Problem requirements: Give the lines below as a Markdown table with the columns "Row" and "Line". Number each row, skip blank lines, and leave out the pictures.

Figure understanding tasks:

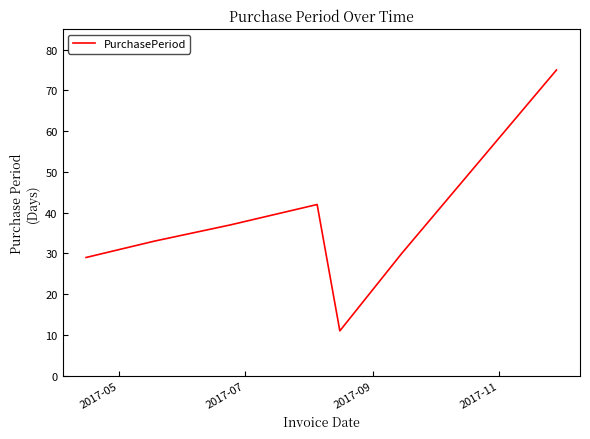

How many interior local valleys (lower than both neighbors) does the data have?

1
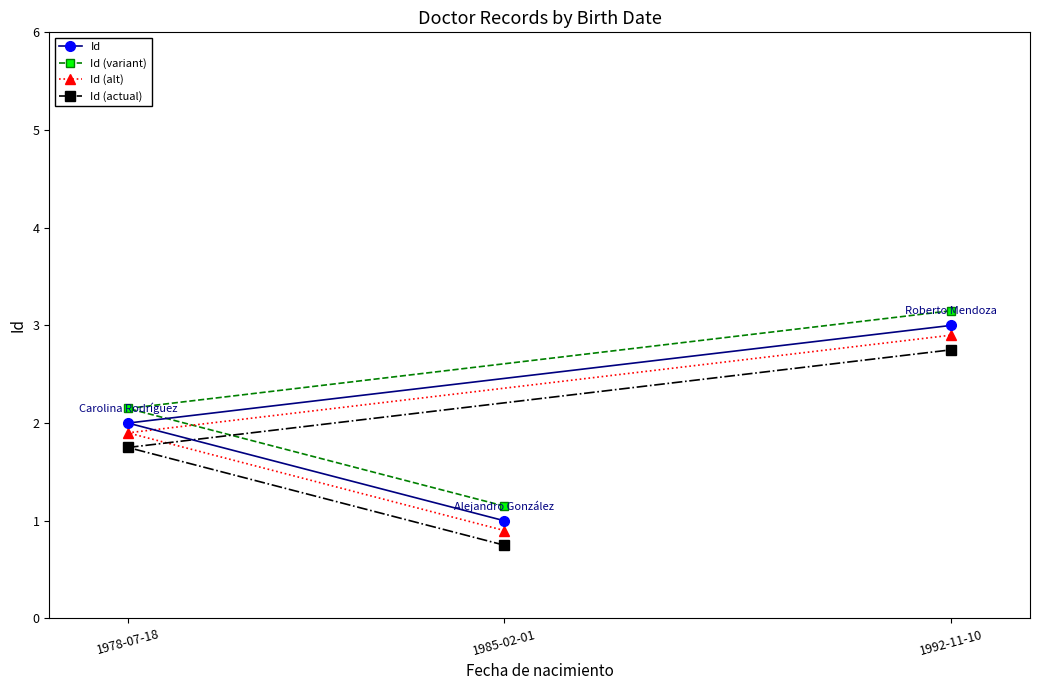

What is the maximum value shown in the chart?

3.1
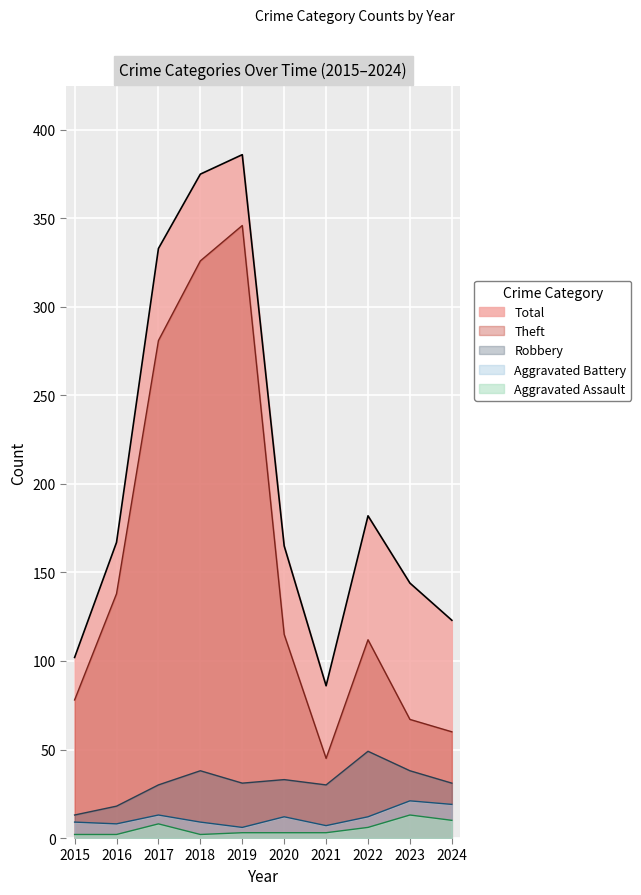

True or false: Robbery has more than 0 interior local peaks.

True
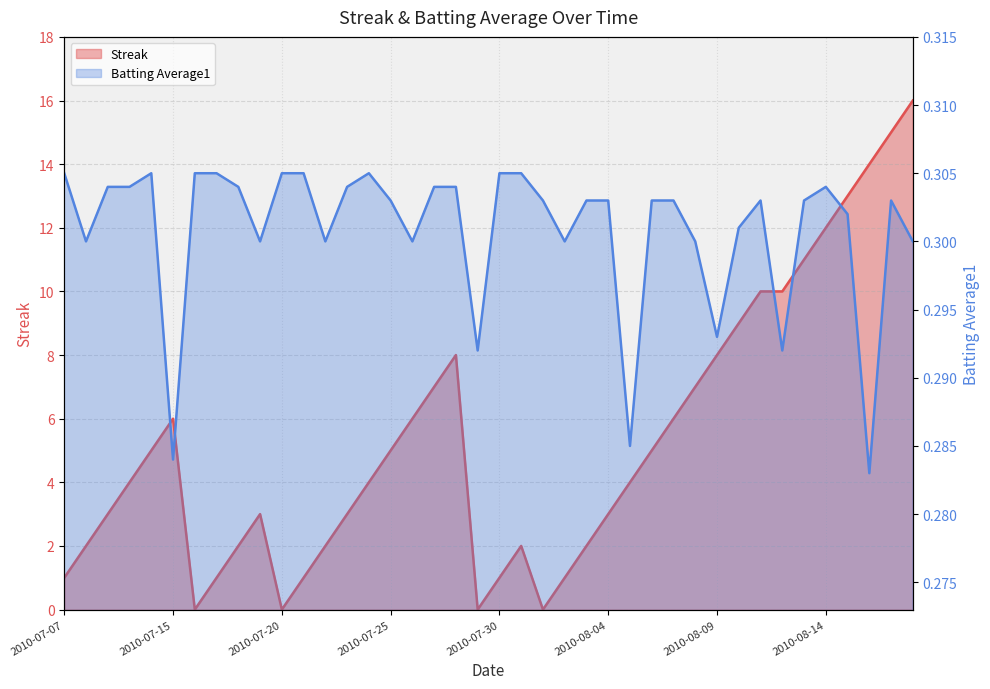

How many values in the Streak series are below 4?

18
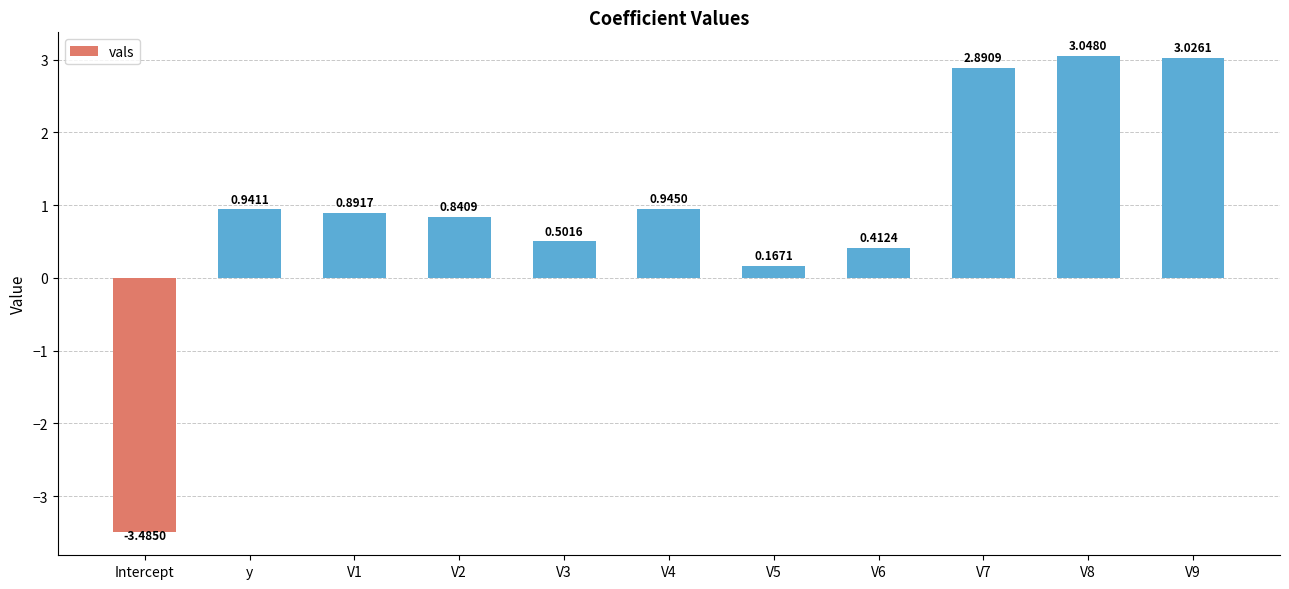

Count the number of categories in the chart.

11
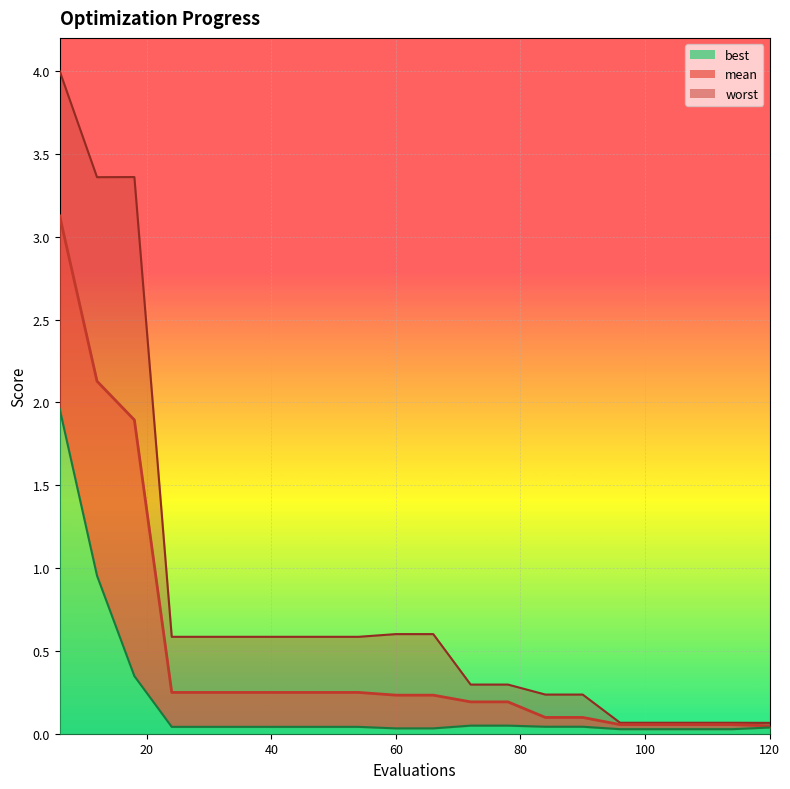

The value of best at 60 is 0.0. True or false?

False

Solution for this task:
| Row | Line |
|---|---|
| 1 | How many interior local valleys (lower than both neighbors) does the data have? |
| 2 | 1 |
| 3 | What is the maximum value shown in the chart? |
| 4 | 3.1 |
| 5 | True or false: Robbery has more than 0 interior local peaks. |
| 6 | True |
| 7 | How many values in the Streak series are below 4? |
| 8 | 18 |
| 9 | Count the number of categories in the chart. |
| 10 | 11 |
| 11 | The value of best at 60 is 0.0. True or false? |
| 12 | False |